Absolute pixel coordinate data:

---------------

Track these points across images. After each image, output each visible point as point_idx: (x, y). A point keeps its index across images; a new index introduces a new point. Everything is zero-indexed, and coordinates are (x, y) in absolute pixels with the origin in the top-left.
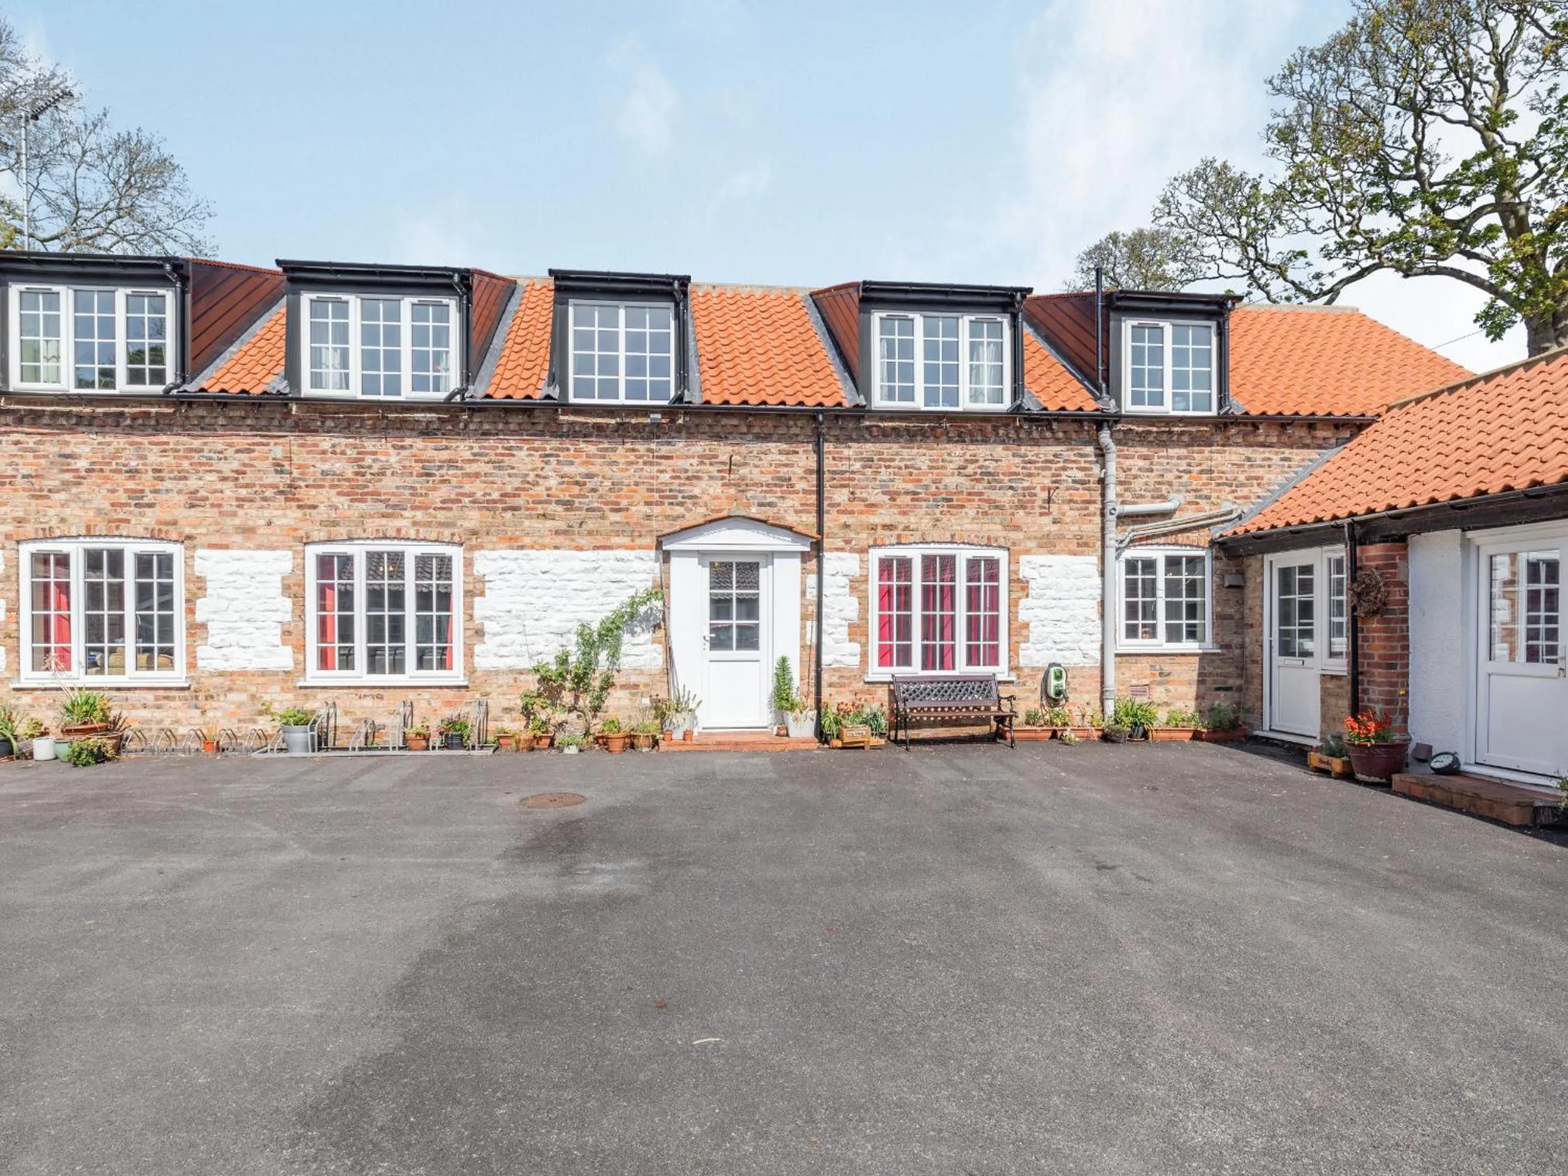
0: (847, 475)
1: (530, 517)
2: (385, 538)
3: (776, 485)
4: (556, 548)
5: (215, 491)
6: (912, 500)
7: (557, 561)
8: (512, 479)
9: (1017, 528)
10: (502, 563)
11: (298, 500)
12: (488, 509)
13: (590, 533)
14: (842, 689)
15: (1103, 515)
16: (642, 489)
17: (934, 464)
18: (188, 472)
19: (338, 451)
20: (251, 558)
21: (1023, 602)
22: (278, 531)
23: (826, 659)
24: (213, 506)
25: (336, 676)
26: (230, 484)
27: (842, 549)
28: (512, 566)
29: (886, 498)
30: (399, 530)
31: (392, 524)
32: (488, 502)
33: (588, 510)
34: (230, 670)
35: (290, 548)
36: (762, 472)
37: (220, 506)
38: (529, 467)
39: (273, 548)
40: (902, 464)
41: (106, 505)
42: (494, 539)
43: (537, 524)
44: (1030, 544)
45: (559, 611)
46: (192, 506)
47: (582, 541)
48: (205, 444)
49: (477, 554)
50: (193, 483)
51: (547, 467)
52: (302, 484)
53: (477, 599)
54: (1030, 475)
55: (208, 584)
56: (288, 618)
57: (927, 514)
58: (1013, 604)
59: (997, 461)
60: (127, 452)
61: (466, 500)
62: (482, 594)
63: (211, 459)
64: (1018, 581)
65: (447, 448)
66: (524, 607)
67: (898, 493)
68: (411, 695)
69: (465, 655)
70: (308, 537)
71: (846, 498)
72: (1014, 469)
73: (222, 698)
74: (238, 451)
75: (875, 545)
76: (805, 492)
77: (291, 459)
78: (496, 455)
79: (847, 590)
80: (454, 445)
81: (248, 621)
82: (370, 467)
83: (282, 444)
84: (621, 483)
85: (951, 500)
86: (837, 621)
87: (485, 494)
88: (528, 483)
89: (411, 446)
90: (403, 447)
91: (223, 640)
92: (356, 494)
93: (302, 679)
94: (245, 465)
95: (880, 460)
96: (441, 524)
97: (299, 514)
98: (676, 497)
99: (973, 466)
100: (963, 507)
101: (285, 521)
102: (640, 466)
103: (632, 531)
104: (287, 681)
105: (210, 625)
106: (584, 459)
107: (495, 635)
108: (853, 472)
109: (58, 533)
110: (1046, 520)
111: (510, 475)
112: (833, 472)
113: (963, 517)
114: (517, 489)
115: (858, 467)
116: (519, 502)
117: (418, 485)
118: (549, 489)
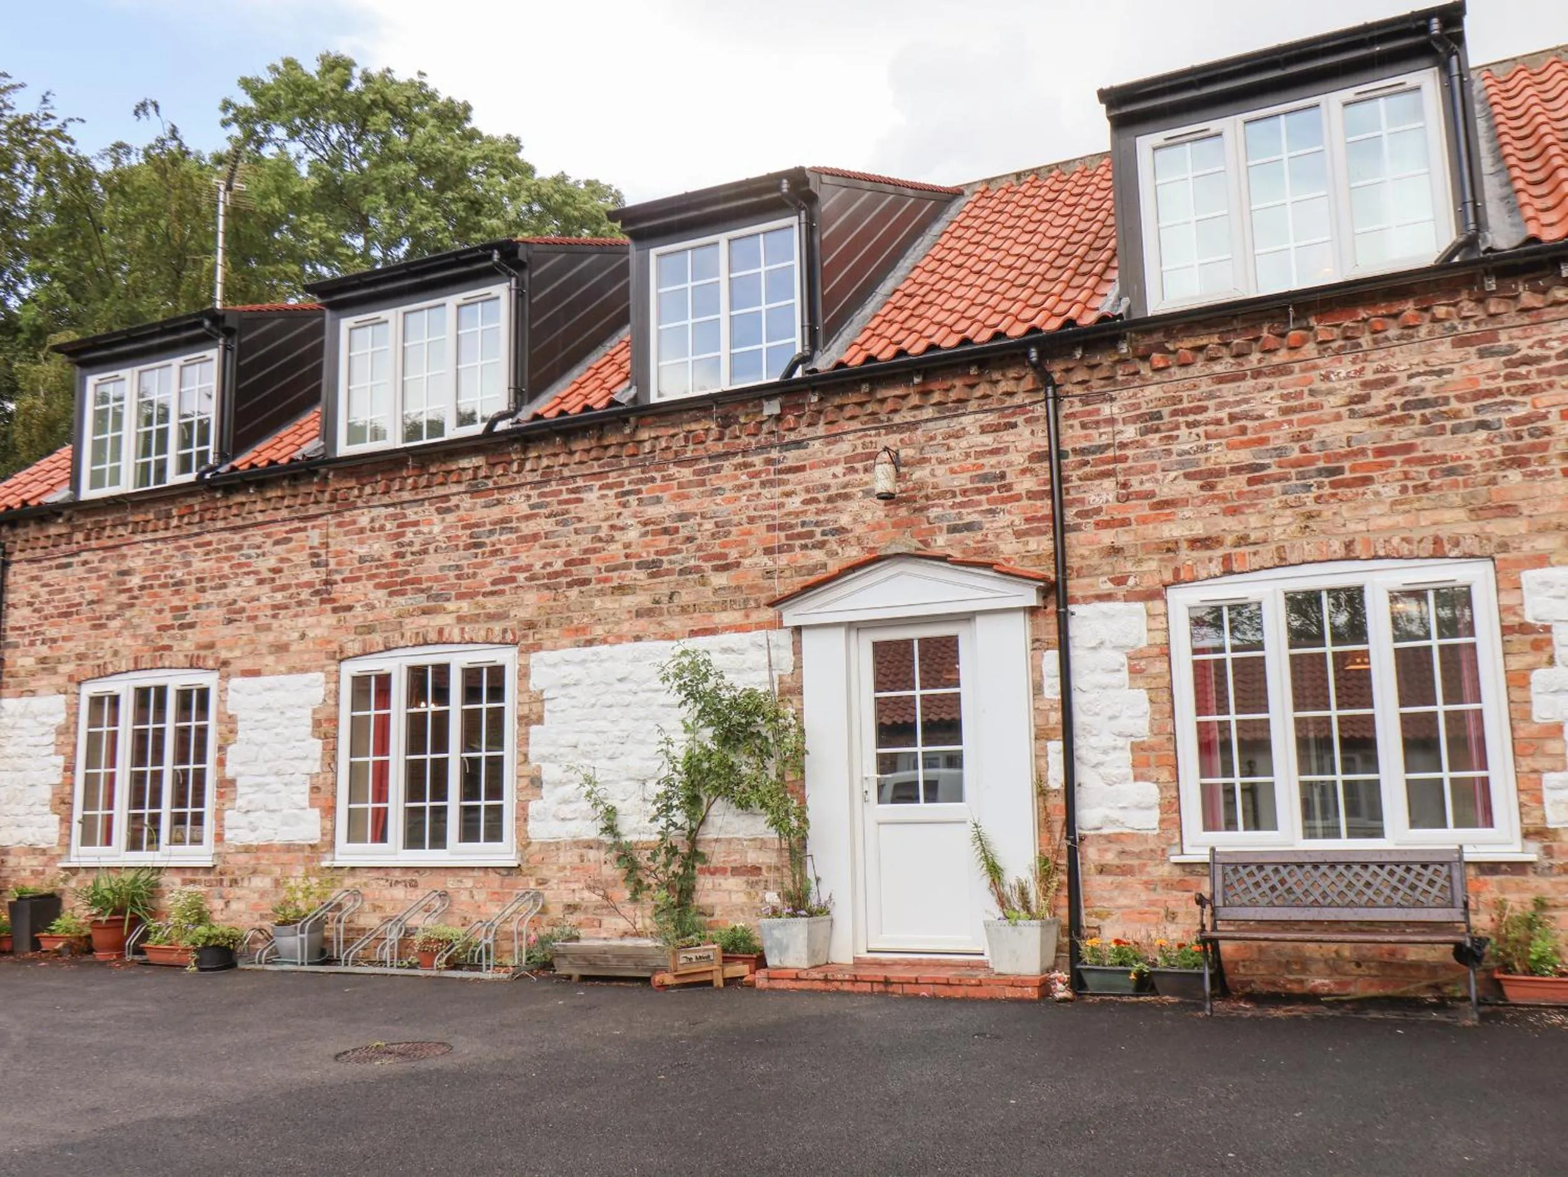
0: (1110, 453)
1: (601, 593)
2: (426, 643)
3: (979, 491)
4: (638, 638)
5: (252, 599)
6: (1251, 481)
7: (637, 660)
8: (580, 538)
9: (1507, 510)
10: (566, 669)
11: (334, 600)
12: (548, 587)
13: (684, 610)
14: (1129, 879)
16: (761, 526)
17: (1293, 403)
18: (228, 577)
19: (377, 525)
20: (282, 686)
21: (1539, 677)
22: (311, 645)
23: (1088, 817)
24: (249, 619)
25: (368, 853)
26: (266, 588)
27: (1108, 597)
28: (577, 672)
29: (1193, 486)
30: (441, 632)
31: (434, 623)
32: (550, 576)
33: (682, 572)
34: (255, 843)
35: (322, 668)
36: (952, 471)
37: (256, 617)
38: (602, 516)
39: (304, 670)
40: (1223, 414)
41: (153, 630)
42: (556, 632)
43: (610, 603)
44: (1543, 544)
45: (642, 742)
46: (230, 621)
47: (674, 624)
48: (245, 538)
49: (534, 657)
50: (232, 591)
51: (626, 512)
53: (534, 729)
54: (1528, 390)
55: (240, 726)
56: (317, 769)
57: (1287, 506)
58: (1518, 681)
59: (1440, 373)
60: (174, 560)
61: (521, 577)
62: (540, 720)
63: (249, 557)
64: (1524, 628)
65: (499, 502)
66: (594, 738)
67: (1219, 473)
68: (451, 883)
69: (517, 819)
70: (341, 652)
71: (1111, 497)
72: (1485, 385)
73: (246, 883)
74: (277, 543)
75: (1177, 581)
76: (1032, 495)
77: (327, 545)
78: (560, 503)
79: (1125, 674)
80: (507, 496)
81: (277, 774)
82: (411, 544)
83: (320, 527)
84: (729, 523)
85: (1340, 470)
86: (1107, 740)
87: (543, 567)
88: (600, 540)
89: (457, 506)
90: (448, 510)
91: (250, 802)
92: (396, 586)
93: (329, 856)
94: (282, 560)
95: (1174, 413)
96: (491, 617)
97: (334, 620)
98: (811, 534)
99: (1384, 392)
100: (1367, 481)
101: (319, 632)
102: (756, 489)
103: (746, 601)
104: (312, 859)
105: (240, 782)
106: (676, 491)
107: (556, 785)
108: (1123, 446)
109: (110, 669)
111: (576, 532)
112: (1083, 451)
113: (1367, 505)
114: (586, 551)
115: (1130, 432)
116: (587, 571)
117: (464, 562)
118: (627, 546)
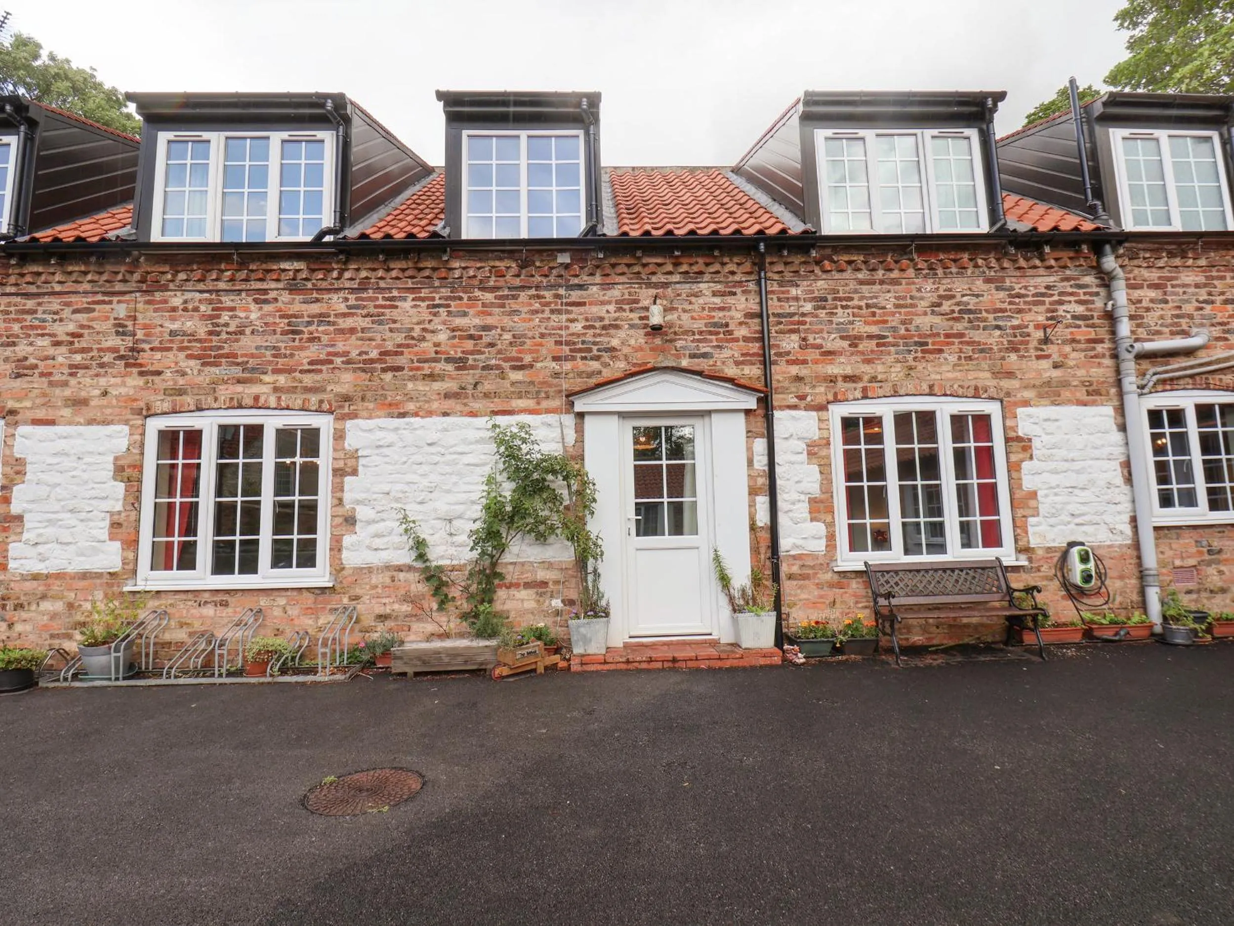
0: (796, 318)
1: (413, 378)
2: (240, 407)
3: (711, 333)
4: (445, 414)
5: (47, 358)
6: (878, 345)
7: (446, 430)
8: (395, 335)
9: (1010, 375)
10: (380, 434)
11: (141, 365)
12: (364, 370)
13: (486, 395)
14: (807, 582)
15: (1115, 356)
17: (901, 302)
18: (17, 336)
19: (190, 307)
20: (80, 435)
21: (1026, 465)
22: (114, 402)
23: (785, 544)
24: (42, 375)
25: (173, 579)
26: (63, 349)
27: (794, 407)
28: (391, 437)
29: (845, 344)
30: (256, 398)
31: (249, 391)
32: (365, 362)
33: (484, 368)
34: (45, 572)
35: (126, 422)
36: (693, 318)
37: (50, 374)
38: (415, 320)
39: (106, 422)
40: (863, 303)
42: (371, 406)
43: (421, 386)
44: (1028, 394)
45: (448, 491)
46: (18, 376)
47: (476, 405)
48: (39, 304)
49: (349, 424)
50: (22, 349)
51: (436, 320)
52: (146, 346)
53: (348, 479)
54: (1020, 311)
55: (29, 468)
56: (119, 507)
57: (898, 361)
58: (1013, 468)
59: (977, 296)
61: (338, 360)
62: (355, 472)
63: (44, 321)
64: (1019, 439)
65: (317, 300)
66: (406, 488)
67: (860, 338)
68: (263, 602)
69: (331, 549)
70: (148, 409)
71: (796, 346)
72: (999, 305)
73: (34, 607)
74: (75, 311)
75: (836, 400)
76: (746, 339)
77: (135, 318)
78: (376, 307)
79: (804, 456)
80: (326, 297)
81: (71, 511)
82: (226, 325)
83: (127, 302)
84: (524, 336)
85: (926, 344)
86: (795, 496)
87: (360, 354)
88: (413, 338)
89: (276, 300)
90: (266, 301)
91: (40, 535)
92: (207, 359)
93: (131, 582)
94: (82, 327)
95: (835, 299)
96: (308, 390)
97: (140, 382)
98: (589, 350)
99: (949, 302)
100: (940, 351)
101: (123, 390)
102: (547, 314)
103: (538, 392)
104: (112, 585)
105: (27, 517)
106: (480, 309)
107: (369, 522)
108: (803, 315)
110: (1045, 364)
111: (391, 330)
112: (778, 315)
113: (941, 365)
114: (399, 346)
115: (808, 307)
116: (401, 361)
117: (282, 345)
118: (437, 345)
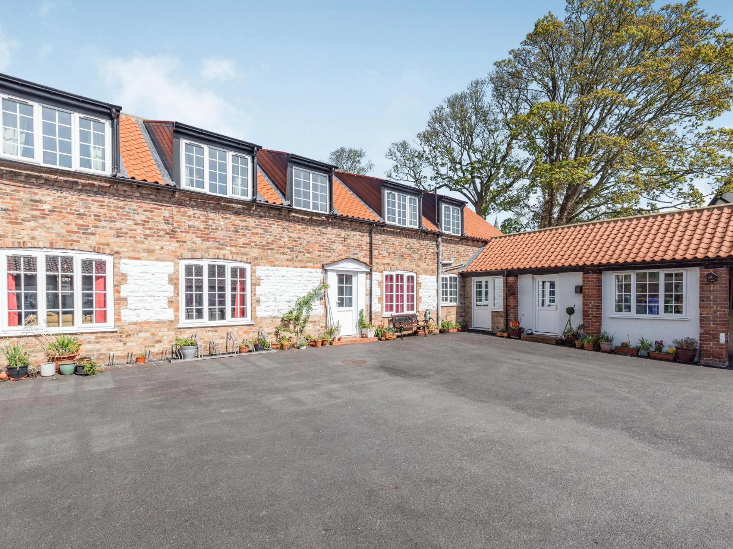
0: (378, 246)
1: (278, 253)
2: (218, 258)
3: (358, 247)
4: (287, 266)
5: (132, 230)
6: (394, 255)
7: (288, 272)
8: (271, 237)
9: (419, 266)
10: (267, 272)
11: (177, 238)
12: (262, 249)
13: (299, 261)
14: (376, 320)
15: (438, 264)
16: (317, 245)
17: (400, 244)
18: (116, 218)
19: (196, 216)
20: (153, 265)
21: (420, 290)
22: (166, 252)
23: (373, 309)
24: (130, 237)
25: (195, 322)
26: (140, 227)
27: (376, 271)
28: (271, 273)
29: (387, 254)
30: (224, 256)
31: (222, 253)
32: (261, 245)
33: (299, 252)
34: (140, 321)
35: (173, 261)
36: (354, 242)
37: (135, 237)
38: (277, 233)
39: (163, 260)
40: (392, 243)
41: (64, 231)
42: (264, 262)
43: (281, 256)
44: (422, 272)
45: (288, 292)
46: (118, 236)
47: (297, 264)
48: (126, 205)
49: (257, 268)
50: (118, 224)
51: (284, 233)
52: (179, 230)
53: (257, 287)
54: (422, 250)
55: (129, 278)
56: (172, 295)
57: (398, 260)
58: (417, 291)
59: (414, 244)
60: (78, 203)
61: (253, 244)
62: (259, 285)
63: (130, 213)
64: (419, 283)
65: (245, 221)
66: (275, 290)
67: (390, 253)
68: (230, 330)
69: (252, 311)
70: (182, 256)
71: (378, 254)
72: (418, 247)
73: (136, 335)
74: (145, 211)
75: (385, 270)
76: (366, 250)
77: (173, 218)
78: (265, 226)
79: (377, 285)
80: (248, 220)
81: (150, 296)
82: (211, 226)
83: (169, 210)
84: (310, 242)
85: (404, 256)
86: (375, 296)
87: (260, 243)
88: (277, 239)
89: (230, 218)
90: (226, 218)
91: (137, 306)
92: (205, 238)
93: (178, 324)
94: (148, 218)
95: (386, 241)
96: (242, 254)
97: (177, 245)
98: (328, 249)
100: (406, 258)
101: (170, 248)
102: (316, 236)
103: (314, 261)
104: (171, 325)
105: (129, 298)
106: (297, 231)
107: (264, 302)
109: (29, 245)
110: (425, 264)
111: (270, 235)
112: (374, 244)
113: (406, 262)
114: (273, 241)
115: (380, 243)
116: (273, 246)
117: (233, 236)
118: (285, 242)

---------------

WHAT NEEDS TO BE DONE: The reply should hold only the lines from the first line of the records above through the line containing "2: (385, 538)", copied exactly and without pictures.

TASK OUTPUT:
Track these points across images. After each image, output each visible point as point_idx: (x, y). A point keeps its index across images; a new index introduces a new point. Everything is zero-indexed, and coordinates are (x, y) in absolute pixels with the origin in the top-left.
0: (847, 475)
1: (530, 517)
2: (385, 538)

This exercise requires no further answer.